Andrew Duncan had been disgusted when his son had decided on a career in medicine, scorning what he labelled as ‘an idiot’s idealist aim to save the world’. Thus, from the time he’d left school there’d not even been financial support, and Hugh suspected the only reason his father had finally bequeathed him his fortune had been that he hadn’t had the imagination or forethought to think of an alternative.
Hugh’s half-sister—the product of his mother’s first marriage—had thus been Hugh’s only real family, but Sophie was ten years older than he was. Their mother was so appalling that Sophie had left as soon as she could, without a backward glance to the little brother who’d thought she’d loved him. Even now he thought Sophie’s
phone calls were mostly due to what she saw as duty—plus gratitude for his decision to share some of his almost obscene fortune.
So he didn’t do family. From an early age he’d learned that needing people was a weakness that left him exposed. He’d occasionally dated, but the trauma he’d endured over the past years had only solidified his need to be alone. He’d never felt the need to get close.

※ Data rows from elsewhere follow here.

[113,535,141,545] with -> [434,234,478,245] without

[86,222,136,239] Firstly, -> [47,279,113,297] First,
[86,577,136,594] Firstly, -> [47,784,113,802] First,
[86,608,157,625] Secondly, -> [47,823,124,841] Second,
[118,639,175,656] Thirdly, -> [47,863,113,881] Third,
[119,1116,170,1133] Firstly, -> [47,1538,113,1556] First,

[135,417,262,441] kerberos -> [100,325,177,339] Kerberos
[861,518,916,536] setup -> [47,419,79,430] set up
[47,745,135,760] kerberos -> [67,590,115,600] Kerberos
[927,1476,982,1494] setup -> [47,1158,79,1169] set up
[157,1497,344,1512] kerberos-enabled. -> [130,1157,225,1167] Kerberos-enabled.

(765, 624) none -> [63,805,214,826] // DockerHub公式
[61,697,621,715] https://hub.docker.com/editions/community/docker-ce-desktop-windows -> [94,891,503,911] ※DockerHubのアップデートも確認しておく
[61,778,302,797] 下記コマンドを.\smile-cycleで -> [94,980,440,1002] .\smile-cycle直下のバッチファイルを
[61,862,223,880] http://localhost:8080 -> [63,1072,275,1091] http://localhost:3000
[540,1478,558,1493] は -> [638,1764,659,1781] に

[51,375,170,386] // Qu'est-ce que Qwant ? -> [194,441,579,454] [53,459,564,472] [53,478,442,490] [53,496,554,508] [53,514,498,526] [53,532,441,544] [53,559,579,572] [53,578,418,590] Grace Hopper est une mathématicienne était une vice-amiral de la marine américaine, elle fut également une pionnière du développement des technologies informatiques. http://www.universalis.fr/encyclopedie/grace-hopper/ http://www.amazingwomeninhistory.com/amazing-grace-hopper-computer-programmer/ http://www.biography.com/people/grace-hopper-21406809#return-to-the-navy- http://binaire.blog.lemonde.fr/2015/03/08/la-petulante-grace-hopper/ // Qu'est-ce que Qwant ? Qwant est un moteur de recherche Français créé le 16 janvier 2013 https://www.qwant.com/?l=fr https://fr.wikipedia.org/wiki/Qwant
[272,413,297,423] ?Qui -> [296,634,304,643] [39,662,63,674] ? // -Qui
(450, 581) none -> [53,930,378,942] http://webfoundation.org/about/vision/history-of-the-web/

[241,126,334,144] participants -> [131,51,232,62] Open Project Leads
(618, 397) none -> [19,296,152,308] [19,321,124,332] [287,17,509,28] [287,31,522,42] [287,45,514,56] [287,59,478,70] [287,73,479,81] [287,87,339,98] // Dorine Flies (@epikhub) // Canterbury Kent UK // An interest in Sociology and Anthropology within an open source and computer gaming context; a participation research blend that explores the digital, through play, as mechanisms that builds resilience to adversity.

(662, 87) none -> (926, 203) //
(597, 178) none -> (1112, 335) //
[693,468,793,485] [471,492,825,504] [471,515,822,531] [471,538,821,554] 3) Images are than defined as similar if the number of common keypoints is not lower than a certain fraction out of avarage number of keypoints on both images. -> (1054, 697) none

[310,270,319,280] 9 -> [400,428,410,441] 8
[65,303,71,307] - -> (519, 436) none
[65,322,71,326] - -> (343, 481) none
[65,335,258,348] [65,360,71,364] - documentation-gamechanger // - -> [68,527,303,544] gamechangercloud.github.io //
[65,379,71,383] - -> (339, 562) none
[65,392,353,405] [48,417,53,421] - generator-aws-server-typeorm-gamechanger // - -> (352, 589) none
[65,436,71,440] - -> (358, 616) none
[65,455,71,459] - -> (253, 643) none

So hugging as a sensation of choice? Not so much.
He didn’t even think he’d missed it.
Until Gina.
No. It had nothing to do with Gina as a person, he told himself. It was just that there’d been trauma and she’d been a warm body willing to share some of that warmth.
Hoppy leaped up onto his bed and attempted to snuggle under the bedclothes, and he thought that was what he’d needed last night. Hoppy.
But Gina...
The meal at Babs’s had been stilted. Babs had been polite towards him, but there’d been tensions between Gina and Babs. Babs had asked him rather than Gina what had been happening. At times Gina had attempted to talk, but every time Babs had deferred to him. ‘Is that right, Doctor?’
He thought of Gina complimenting Babs on her pie. Babs snapping, ‘Well, you should remember it.’ Gina growing quieter and quieter.
He’d judged her for staying away for the four long months since Babs’s heart attack, and it turned out that that judgement had been unfair. And now she’d offered to do all the minor medical stuff herself for the next few days.
‘I don’t have a choice,’ he told Hoppy. ‘I need to help.’
Hoppy eyed him with suspicion, maybe sensing the sequel, and Hugh almost grinned. Smart dog.
‘Yeah, I know, that means you get to stay home and look after Hubert all by yourself. But sheesh, Hoppy, you’ve hardly had a day by yourself since we came here. She said she’d call if she needs me but it’s not fair to leave it all to her. It can’t hurt to help.’